- _DOCUMENT TEXT_:
>>>>>
Now I have had the opportunity to go beyond Neruda’s words and walk through three spaces that he lived in. One in Santiago (La Chascona), one in Valparaiso (La Sebastiana), and one in Isla Negra (Isla Negra). I have included this section of a poem that he wrote “Oda a las cosas” because it is around this poem that I had some (interesting?) reflections…
Oda a las cosas
…Yo voy por casas, calles, ascensores, tocando cosas, divisando objetos que en secreto ambiciono: uno porque repica, otro porque es tan suave como la suavidad de una cadera, otro por su color de agua profunda, otro por su espesor de terciopelo….
An Ode to things
…I pause in houses, streets and elevators touching things, identifying objects that I secretly covet; this one because it rings, that one because it’s as soft as the softness of a woman’s hip, that one there for its deep-sea color, and that one for its velvet feel….
<<<<<
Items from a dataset
>>>>>
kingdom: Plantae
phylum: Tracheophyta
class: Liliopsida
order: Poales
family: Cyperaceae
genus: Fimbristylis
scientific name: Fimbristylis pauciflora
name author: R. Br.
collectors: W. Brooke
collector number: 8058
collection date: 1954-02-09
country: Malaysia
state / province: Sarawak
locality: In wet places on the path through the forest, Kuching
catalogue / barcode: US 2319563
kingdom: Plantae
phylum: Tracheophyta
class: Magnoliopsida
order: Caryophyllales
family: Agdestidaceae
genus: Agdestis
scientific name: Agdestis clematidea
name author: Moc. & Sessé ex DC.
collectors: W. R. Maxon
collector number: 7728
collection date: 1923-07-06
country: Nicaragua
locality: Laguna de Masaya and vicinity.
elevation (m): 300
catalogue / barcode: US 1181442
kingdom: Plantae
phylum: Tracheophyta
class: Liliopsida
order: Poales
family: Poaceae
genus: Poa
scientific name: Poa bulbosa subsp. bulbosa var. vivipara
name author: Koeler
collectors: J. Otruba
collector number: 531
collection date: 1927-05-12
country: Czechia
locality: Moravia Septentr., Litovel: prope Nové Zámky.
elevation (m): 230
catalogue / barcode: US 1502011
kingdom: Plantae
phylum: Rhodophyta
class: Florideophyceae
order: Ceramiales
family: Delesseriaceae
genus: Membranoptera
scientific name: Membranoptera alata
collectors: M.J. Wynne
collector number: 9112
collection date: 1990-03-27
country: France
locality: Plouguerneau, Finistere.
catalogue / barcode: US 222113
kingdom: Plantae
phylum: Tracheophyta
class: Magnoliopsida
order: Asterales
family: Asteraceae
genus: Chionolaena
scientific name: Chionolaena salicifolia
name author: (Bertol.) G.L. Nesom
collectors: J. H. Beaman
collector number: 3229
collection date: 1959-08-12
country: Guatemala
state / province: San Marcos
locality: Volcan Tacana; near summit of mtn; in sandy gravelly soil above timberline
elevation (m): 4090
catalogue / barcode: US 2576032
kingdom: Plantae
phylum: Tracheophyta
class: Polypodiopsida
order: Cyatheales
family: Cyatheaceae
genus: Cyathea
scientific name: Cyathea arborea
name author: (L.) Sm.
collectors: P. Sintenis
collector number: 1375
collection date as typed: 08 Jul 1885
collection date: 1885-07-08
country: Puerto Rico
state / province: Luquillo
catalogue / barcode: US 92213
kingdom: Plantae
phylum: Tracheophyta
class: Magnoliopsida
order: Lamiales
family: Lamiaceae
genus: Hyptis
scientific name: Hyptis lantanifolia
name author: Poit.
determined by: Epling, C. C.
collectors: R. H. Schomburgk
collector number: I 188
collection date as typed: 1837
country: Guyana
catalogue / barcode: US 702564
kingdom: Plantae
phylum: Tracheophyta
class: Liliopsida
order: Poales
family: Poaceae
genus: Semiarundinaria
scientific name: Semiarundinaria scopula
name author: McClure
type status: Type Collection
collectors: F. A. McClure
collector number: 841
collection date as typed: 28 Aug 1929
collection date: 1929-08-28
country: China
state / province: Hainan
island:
<<<<<
- _CHALLENGES_:
• A. Write out the passage about Neruda's houses word for word, beginning at the words "Now I have had" and stopping after "its velvet feel….".
• B. In the passage about Neruda's houses, what is the name of the house in Valparaiso?

- _REPLIES_:
• A.
Now I have had the opportunity to go beyond Neruda’s words and walk through three spaces that he lived in. One in Santiago (La Chascona), one in Valparaiso (La Sebastiana), and one in Isla Negra (Isla Negra). I have included this section of a poem that he wrote “Oda a las cosas” because it is around this poem that I had some (interesting?) reflections…
Oda a las cosas
…Yo voy por casas, calles, ascensores, tocando cosas, divisando objetos que en secreto ambiciono: uno porque repica, otro porque es tan suave como la suavidad de una cadera, otro por su color de agua profunda, otro por su espesor de terciopelo….
An Ode to things
…I pause in houses, streets and elevators touching things, identifying objects that I secretly covet; this one because it rings, that one because it’s as soft as the softness of a woman’s hip, that one there for its deep-sea color, and that one for its velvet feel….

• B. La Sebastiana